Resulta casi impensable que después de la imagen del niño sirio de tres años que yacía muerto en una playa turca que recorrió el mundo hace unas semanas, Europa vuelva a ser la misma.
La crisis del euro había encendido todas las alertas de su andamiaje económico. Ahora, la emergencia de miles de migrantes adentrándose en sus fronteras cierra el círculo y pone en cuestión el rumbo general de la Unión Europea (UE).
A primera vista, el panorama es chocante. Sólo parece haber desborde, angustia e improvisación. Horrorizan las muertes del pequeño Aylan Kurdi, las de personas abandonadas como mercadería vencida en la caja de un camión en Austria y los más de 2.600 muertos tratando de cruzar el Mediterráneo sólo en lo que va de este año. También espanta una periodista europea agrediendo ella misma a los que huyen del hambre, la persecución política y la guerra.
Sin embargo, para un observador interesado en la rica y compleja realidad europea, la situación tiene la paradójica condición de abrir expectativas de un futuro mejor.
Como ha dicho Antonio Guterres, ex primer ministro portugués y actual Comisionado de la ONU para los Refugiados, se percibe la presión social de los pueblos de Europa para que sus gobiernos reaccionen y dejen atrás la Berlin Wall mentality que, lejos de traer una solución, sólo agrava el problema.

_____

> **CONSIGNAS**:
1 – Reescribe el tramo del fragmento sobre la crisis migratoria que empieza con las palabras que contienen "A primera vista, el" y termina con "un futuro mejor.", y pon "impactante" en lugar de "chocante".
2 – Indica, por favor, si cada afirmación coincide con el fragmento sobre la crisis migratoria. Responde sí o no y cita las palabras del fragmento que lo deciden.
(a) La crisis del euro había encendido alertas en el andamiaje económico de la Unión Europea.
(b) Antonio Guterres es el actual primer ministro portugués.
(c) Las personas abandonadas en la caja de un camión fueron halladas en Alemania.
3 – Según el fragmento sobre la crisis migratoria, ¿cuántas personas habían muerto ese año tratando de cruzar el Mediterráneo?

_____

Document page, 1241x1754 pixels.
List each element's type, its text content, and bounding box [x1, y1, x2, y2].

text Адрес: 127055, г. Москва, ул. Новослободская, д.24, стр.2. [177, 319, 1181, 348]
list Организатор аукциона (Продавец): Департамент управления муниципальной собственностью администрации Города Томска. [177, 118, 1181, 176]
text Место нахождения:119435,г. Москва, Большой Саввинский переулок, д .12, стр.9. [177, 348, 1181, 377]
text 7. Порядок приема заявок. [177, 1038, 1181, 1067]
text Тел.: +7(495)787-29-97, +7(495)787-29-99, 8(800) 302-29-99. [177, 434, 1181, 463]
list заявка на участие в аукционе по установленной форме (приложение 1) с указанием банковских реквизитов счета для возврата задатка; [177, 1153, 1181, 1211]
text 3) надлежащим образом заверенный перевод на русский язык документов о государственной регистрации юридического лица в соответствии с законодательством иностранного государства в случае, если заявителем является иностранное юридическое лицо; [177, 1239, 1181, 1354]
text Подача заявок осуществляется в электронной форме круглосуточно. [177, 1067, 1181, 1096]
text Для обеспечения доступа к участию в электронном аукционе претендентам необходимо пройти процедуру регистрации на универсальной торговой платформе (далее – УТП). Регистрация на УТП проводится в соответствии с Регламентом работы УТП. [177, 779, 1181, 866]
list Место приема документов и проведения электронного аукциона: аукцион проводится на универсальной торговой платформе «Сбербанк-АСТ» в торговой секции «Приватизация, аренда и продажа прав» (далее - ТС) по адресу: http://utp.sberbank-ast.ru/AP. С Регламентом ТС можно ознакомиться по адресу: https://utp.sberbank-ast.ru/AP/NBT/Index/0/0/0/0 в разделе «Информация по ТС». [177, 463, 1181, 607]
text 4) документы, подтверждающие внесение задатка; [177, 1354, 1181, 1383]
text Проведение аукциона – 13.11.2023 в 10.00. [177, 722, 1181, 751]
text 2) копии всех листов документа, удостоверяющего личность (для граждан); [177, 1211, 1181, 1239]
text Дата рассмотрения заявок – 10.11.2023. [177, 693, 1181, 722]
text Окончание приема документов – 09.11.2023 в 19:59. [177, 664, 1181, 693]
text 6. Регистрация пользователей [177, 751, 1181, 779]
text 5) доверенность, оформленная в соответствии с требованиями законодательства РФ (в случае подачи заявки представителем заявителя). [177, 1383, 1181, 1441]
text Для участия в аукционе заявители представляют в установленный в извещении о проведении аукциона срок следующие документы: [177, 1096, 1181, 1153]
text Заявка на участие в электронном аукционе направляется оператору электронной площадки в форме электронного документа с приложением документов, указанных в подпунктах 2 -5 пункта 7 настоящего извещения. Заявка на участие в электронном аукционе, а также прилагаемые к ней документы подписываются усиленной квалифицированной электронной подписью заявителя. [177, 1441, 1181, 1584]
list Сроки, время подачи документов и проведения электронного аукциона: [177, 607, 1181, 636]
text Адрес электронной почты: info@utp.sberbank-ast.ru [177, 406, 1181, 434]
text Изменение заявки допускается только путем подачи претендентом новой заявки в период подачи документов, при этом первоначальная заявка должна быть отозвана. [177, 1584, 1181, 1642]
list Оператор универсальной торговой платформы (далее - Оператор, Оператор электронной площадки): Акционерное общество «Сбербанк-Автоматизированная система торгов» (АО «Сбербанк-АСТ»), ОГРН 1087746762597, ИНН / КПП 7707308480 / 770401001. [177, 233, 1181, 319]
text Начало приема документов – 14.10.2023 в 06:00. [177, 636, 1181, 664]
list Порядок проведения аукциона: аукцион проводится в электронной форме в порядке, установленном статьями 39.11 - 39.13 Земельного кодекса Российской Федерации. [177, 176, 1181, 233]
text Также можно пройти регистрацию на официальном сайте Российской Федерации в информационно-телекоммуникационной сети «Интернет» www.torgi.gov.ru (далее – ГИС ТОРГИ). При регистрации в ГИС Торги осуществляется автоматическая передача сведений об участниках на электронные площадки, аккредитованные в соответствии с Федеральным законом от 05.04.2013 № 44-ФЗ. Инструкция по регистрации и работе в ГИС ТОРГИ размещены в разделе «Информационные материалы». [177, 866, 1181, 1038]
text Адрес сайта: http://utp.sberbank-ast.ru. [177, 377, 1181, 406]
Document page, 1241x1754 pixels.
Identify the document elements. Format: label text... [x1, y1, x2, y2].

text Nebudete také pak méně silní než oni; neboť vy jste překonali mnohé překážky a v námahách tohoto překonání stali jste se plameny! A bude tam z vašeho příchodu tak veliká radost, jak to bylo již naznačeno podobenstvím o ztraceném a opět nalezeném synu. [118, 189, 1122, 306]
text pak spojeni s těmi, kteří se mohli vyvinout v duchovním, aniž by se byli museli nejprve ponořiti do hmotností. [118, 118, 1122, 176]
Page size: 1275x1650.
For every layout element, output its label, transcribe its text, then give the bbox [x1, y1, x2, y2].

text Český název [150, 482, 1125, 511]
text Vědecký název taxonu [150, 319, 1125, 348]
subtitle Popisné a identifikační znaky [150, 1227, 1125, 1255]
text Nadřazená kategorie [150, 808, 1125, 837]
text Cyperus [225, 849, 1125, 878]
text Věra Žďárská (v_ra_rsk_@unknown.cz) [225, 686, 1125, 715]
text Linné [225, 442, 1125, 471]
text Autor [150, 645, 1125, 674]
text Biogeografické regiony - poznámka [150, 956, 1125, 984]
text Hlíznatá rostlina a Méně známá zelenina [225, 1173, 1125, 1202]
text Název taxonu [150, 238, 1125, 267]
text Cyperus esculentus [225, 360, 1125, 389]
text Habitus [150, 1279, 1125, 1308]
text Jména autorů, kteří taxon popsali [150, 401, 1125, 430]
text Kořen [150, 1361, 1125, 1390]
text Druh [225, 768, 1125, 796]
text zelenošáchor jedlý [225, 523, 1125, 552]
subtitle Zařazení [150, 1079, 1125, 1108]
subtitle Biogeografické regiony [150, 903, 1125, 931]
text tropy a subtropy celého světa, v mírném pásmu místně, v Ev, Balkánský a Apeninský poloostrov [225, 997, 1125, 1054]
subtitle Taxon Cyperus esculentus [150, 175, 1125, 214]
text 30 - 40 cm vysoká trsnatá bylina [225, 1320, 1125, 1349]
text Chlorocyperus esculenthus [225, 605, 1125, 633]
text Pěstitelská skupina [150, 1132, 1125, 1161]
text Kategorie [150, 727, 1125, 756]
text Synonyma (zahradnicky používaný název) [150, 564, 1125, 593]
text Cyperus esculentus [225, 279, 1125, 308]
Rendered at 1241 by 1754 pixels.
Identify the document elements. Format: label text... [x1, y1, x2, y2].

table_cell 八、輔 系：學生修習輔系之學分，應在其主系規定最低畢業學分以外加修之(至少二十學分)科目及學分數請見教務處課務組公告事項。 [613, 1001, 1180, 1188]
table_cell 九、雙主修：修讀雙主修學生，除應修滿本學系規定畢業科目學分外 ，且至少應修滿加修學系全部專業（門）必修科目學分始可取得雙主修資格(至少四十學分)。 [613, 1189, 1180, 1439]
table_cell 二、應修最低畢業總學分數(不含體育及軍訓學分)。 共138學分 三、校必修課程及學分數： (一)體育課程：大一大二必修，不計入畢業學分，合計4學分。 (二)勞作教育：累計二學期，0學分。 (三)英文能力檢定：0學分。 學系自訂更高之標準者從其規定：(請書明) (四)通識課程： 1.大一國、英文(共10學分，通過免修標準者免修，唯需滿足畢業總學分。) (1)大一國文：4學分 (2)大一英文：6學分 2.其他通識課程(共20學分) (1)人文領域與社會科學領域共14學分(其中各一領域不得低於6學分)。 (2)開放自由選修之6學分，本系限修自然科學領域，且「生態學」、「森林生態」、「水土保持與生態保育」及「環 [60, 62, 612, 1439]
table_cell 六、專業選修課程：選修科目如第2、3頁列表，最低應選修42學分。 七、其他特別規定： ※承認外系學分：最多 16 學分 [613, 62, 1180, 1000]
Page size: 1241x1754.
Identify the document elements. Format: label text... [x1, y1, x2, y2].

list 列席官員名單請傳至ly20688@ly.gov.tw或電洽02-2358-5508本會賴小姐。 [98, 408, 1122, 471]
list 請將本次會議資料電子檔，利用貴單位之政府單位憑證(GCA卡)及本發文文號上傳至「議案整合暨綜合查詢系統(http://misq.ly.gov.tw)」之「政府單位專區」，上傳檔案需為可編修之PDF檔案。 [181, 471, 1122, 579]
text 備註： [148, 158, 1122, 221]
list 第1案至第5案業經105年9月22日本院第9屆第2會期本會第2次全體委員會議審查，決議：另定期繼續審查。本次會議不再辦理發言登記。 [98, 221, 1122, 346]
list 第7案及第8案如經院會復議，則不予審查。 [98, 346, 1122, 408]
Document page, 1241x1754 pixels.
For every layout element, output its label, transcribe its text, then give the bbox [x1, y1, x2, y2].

_____

> **SOLUCIONES**:
1 –
A primera vista, el panorama es impactante. Sólo parece haber desborde, angustia e improvisación. Horrorizan las muertes del pequeño Aylan Kurdi, las de personas abandonadas como mercadería vencida en la caja de un camión en Austria y los más de 2.600 muertos tratando de cruzar el Mediterráneo sólo en lo que va de este año. También espanta una periodista europea agrediendo ella misma a los que huyen del hambre, la persecución política y la guerra.
Sin embargo, para un observador interesado en la rica y compleja realidad europea, la situación tiene la paradójica condición de abrir expectativas de un futuro mejor.

2 –
(a) Sí: "La crisis del euro había encendido todas las alertas de su andamiaje económico."
(b) No: "ex primer ministro portugués y actual Comisionado de la ONU para los Refugiados".
(c) No: "en la caja de un camión en Austria".

3 – Más de 2.600 personas, solo en lo que iba de ese año.